(359a) Mixing Nuclear Waste Using Airlift Circulators: Performance Measurements and Parameter Optimization

Airlift circulators (ALCs) were investigated as a supplement to the primary mixing system, i.e., pulse jet mixers, in Waste Treatment and Immobilization Plant (WTP) vessels designed for high solids processing on the Hanford site. ALCs use air confined in a riser tube to generate a bulk recirculation flow in the vessel.  The velocity (or volumetric flow) created by the ALC is a complex function of several geometric parameters, air flow rate, and fluid properties.  By varying several of these parameters in a 7.5-ft diameter test vessel, a simple relationship between velocity, air flow rate, and geometry was established over the range of test conditions.   The relationship is similar to expressions available in the literature; however, previously developed expressions did not produce reasonable estimates of velocity for this experimental system because of differences in scale.
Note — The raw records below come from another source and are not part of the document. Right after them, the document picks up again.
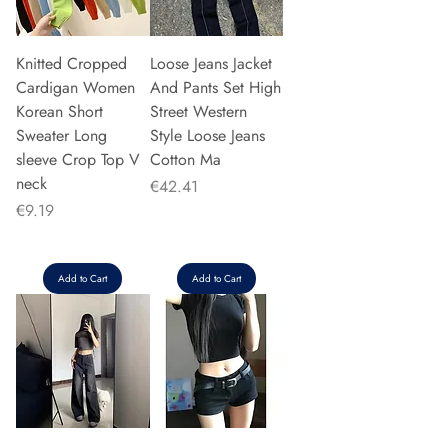
Knitted Cropped
Loose Jeans Jacket
Cardigan Women
And Pants Set High
Korean Short
Street Western
Sweater Long
Style Loose Jeans
sleeve Crop Top V
Cotton Ma
neck
Price
€42.41
Price
€9.19
Add to Cart
Add to Cart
The velocity exiting the riser tube is one useful performance metric that was studied.  Others of particular interest to mixing nuclear waste are the ability of an ALC to transport settling solids from bottom regions of the vessel to the top (particularly in Newtonian fluids) and the mobilization (or yielding the fluid to the point of motion) of non-Newtonian yield stress fluids in the upper portion of the vessel.  Both of these mixing functions were tested independent of a pulse jet mixing system to assess the performance of the ALCs alone.  The tests used simulant fluids in the 7.5-ft diameter vessel and the results from these tests will be presented.  Implications of these test results on selection of optimum ALC system parameters will be discussed.